Tekstfragment =>
Jan Breydel[bewerken]
Al meer dan zeven eeuwen lang brengen Vlamingen ieder jaar op 11 juli hulde aan Jan Breydel, de Brugse held van de Guldensporenslag (1302), daarbij niet gehinderd door het feit dat deze man pas voor het eerst officieel beschreven werd in "De Leeuw van Vlaanderen" van de XIXde-eeuwse schrijver Henri "Bring 'em Back Reading" Conscience. Letterkundig onderzoek heeft uitgewezen dat de schrijver een keuze gemaakt heeft uit talloze Janverhalen, en in de geest van het opkomende Vlaams-Nationalisme een duidelijke voorkeur had voor de avonturen die zich omstreeks de tijd van de Guldensporenslag afspeelden. De pre-Conscience huldeblijken waren hoogstwaarschijnlijk eveneens op deze verhalen geënt, maar bleven altijd officieus, en onder menig bewind zelfs illegaal. Pas na het verschijnen van het boek werden ze officieel, en eenmaal die stap gezet kon men niet anders dan deze avonturen legaliseren, ze aldus wegnemend uit het repertoire van de Johannes Universalis.

Gegeven materiaal =>

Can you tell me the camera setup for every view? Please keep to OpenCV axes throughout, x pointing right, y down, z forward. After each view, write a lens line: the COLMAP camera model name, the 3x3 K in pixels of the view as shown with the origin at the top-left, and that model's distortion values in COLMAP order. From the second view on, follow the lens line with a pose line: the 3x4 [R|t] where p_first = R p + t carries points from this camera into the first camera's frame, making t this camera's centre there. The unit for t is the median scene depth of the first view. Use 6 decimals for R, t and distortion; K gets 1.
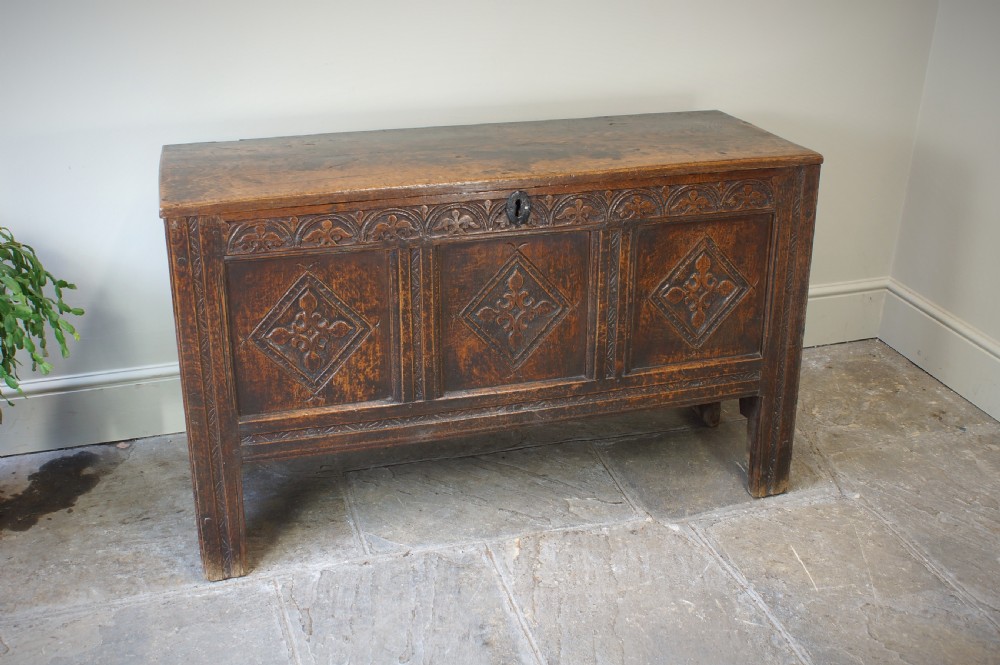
lens RADIAL K [[1202.8, 0, 510.6], [0, 1202.8, 331.4], [0, 0, 1]] dist [-0.100881, 0.000000]
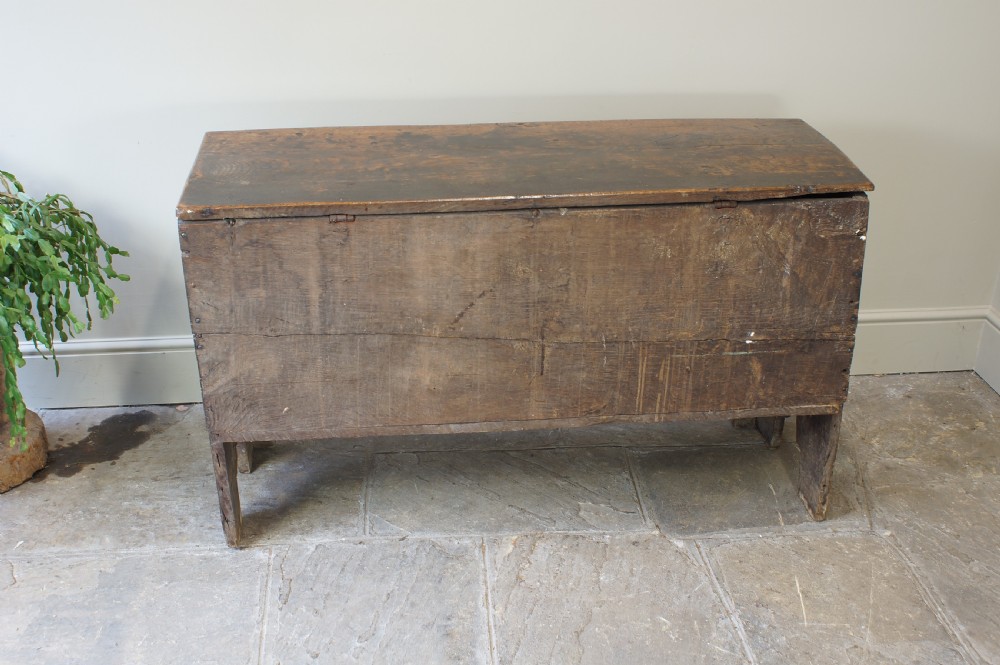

Opdracht 1 =>
Beantwoord aan de hand van de tekst over Jan Breydel de volgende vragen.
(a) Op welke dag brengen Vlamingen ieder jaar hulde aan Jan Breydel?
(b) In welk boek werd Jan Breydel voor het eerst officieel beschreven?
(c) Wat gebeurde er met de huldeblijken nadat het boek verschenen was?
Opdracht 2 =>
Zet de tekst over Jan Breydel voort vanaf de laatste zin.

Antwoord 1 =>
(a) Op 11 juli.
(b) In "De Leeuw van Vlaanderen".
(c) Ze werden officieel.

Antwoord 2 =>
Jan de Doper[bewerken]
Jan de Doper, bijgenaamd "De rebel" (Jeruzalem 1 vóór C. - Aldaar 34 na C.) was het neefje van Jezus en het zwarte schaap van de familie. Zo gooide hij onder andere zijn oudere neef in de Jordaan, vermoedelijk uit jaloezie omdat Jezus niet Jan maar Piet had aangewezen als opvolger. Toen Piet uiteindelijk Jezus opvolgde, veroordeelde de sadistische eerste Paus Jan tot de dood, door hem uit te huwelijken aan Salome, de kleindochter van Herodes de Grote. Na de eerste huwelijksnacht, die vermoedelijk voornamelijk geanimeerd werd door een eindeloos predikende Jan, besloot de jongedame om van haar echtgenoot alleen dát lichaamsdeel te behouden dat goed functioneerde: zijn hoofd. Een wijd verspreide legende verhaalt hoe het hoofd meteen van Salome wegrolde, een gebeurtenis die enigszins werd vertekend toen, door slordige mondelinge overlevering, dat wegrollen "weghollen" werd, en ons is bijgebleven dankzij de uitdrukking "Iemand het hoofd op hol brengen".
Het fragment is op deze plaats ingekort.